The code (from scratch, Python, MXNET) for Transformer
I use d2l.ai project http://d2l.ai/ to implement code for the Transformer (machine translation) from scratch. Original paper for the Transformer architecture:
"Vaswani, A., Shazeer, N., Parmar, N., Uszkoreit, J., Jones, L., Gomez, A. N., … Polosukhin, I. (2017). Attention is all you need. Advances in neural information processing systems (pp. 5998–6008)".
It is not easy to understand how the Transformer works. I added a lot of comments at most difficult
parts of the code and many code examples. With it, I hope, it will be easier to learn the architecture.
As an example the Transformer is used for English French translation on small amount of data (about 100000 pairs of sentences or less).
The learning experiments with different model parameters are collected in /models folder. For example this: https://github.com/Dmitri9149/Transformer_From_Scratch/blob/main/models/Transformer_MXNet_102400_128_12_30_10_20.ipynb There are many files like : Final_Working_Transformer....ipynb : this is the same model but with different parameters.
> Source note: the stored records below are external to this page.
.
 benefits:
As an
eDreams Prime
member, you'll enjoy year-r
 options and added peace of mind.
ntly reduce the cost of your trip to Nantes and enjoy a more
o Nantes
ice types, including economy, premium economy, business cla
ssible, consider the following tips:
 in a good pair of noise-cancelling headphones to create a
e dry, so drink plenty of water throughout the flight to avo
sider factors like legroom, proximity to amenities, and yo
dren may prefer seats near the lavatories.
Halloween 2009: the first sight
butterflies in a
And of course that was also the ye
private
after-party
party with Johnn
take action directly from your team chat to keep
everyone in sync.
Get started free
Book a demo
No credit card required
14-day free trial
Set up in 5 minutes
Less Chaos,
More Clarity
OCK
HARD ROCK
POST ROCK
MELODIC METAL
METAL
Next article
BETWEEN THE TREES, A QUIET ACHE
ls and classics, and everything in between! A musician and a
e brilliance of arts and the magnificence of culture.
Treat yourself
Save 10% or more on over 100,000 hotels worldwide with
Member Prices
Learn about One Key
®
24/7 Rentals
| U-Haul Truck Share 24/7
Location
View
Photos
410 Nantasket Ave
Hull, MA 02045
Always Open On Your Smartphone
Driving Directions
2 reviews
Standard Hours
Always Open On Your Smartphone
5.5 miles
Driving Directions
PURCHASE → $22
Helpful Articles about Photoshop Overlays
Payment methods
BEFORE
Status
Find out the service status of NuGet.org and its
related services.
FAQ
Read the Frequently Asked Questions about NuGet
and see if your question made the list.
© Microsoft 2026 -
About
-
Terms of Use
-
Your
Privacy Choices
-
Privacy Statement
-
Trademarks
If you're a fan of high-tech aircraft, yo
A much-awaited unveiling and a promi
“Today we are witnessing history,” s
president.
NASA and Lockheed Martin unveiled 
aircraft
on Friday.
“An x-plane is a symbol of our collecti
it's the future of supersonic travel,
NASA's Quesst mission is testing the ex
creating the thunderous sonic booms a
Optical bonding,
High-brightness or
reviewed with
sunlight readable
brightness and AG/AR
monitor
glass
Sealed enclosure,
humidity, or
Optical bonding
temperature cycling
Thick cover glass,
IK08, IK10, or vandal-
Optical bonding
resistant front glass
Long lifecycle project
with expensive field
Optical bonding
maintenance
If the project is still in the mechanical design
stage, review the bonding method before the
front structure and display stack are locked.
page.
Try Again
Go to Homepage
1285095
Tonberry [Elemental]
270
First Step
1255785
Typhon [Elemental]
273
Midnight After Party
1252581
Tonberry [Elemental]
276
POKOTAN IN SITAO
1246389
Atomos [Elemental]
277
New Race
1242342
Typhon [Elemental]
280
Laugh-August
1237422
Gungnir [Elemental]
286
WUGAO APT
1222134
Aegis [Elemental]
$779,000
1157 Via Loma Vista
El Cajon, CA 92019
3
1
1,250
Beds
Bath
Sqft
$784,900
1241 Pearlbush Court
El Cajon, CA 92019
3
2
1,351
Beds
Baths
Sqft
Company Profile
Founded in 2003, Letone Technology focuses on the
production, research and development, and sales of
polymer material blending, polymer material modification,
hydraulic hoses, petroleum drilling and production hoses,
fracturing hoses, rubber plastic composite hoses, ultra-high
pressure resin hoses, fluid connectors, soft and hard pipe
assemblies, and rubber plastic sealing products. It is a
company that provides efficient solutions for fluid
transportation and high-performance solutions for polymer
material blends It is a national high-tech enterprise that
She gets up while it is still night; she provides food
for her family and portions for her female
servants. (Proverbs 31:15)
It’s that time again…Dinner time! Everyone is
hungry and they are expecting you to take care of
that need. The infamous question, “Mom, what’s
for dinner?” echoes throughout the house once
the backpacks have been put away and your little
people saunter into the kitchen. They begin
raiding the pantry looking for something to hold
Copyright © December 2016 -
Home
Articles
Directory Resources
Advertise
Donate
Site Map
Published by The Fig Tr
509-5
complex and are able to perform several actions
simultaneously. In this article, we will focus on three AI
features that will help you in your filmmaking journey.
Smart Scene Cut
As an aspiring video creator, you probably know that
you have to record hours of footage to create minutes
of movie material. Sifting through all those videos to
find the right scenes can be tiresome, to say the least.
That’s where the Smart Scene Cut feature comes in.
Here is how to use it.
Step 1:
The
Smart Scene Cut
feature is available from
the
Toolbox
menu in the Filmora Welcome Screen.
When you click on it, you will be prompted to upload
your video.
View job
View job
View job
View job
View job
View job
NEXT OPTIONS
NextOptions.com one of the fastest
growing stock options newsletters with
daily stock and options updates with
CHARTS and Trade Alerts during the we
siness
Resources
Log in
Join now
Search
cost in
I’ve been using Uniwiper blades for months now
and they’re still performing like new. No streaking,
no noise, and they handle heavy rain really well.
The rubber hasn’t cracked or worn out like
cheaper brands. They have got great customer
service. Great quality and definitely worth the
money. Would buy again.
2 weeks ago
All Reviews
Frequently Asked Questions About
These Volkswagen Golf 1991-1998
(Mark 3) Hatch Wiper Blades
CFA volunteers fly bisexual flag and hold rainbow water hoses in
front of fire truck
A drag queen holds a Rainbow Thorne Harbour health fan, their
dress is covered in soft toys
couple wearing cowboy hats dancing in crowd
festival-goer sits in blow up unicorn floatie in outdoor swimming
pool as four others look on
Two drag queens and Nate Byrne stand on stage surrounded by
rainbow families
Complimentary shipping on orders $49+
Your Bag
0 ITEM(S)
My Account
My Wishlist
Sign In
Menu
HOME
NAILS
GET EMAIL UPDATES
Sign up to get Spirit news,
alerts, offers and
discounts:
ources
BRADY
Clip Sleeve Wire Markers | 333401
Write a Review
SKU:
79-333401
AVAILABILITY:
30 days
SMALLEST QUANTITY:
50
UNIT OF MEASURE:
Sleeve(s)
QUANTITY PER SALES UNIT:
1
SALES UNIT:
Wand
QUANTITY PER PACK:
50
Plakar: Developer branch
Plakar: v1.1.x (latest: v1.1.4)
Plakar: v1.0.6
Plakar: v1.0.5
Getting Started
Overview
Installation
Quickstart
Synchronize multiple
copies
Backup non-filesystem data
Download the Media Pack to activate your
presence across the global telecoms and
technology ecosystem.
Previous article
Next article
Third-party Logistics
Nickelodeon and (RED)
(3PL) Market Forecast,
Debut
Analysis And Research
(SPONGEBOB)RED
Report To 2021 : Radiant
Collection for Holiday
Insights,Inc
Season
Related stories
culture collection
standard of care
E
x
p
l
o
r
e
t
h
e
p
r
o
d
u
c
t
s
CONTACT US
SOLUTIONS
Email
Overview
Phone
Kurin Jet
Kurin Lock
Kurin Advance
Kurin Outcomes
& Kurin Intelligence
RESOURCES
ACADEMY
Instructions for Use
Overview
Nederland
Some raw theoretical considerations are in: "Diagrams_Transformer....ipynb" file and in: "Transformer_Values_Keys_Queries.ipynb" file.
It is the first part of my project in Transformers. The next steps:
1.Translation on English Finnish pairs dataset.
2.Translation/Learning on big datasets.
3.Modifications of the original Transformer (change in architecture).
4.Development of the theory of the Transformers.
5.Transformers from scratch in Rust.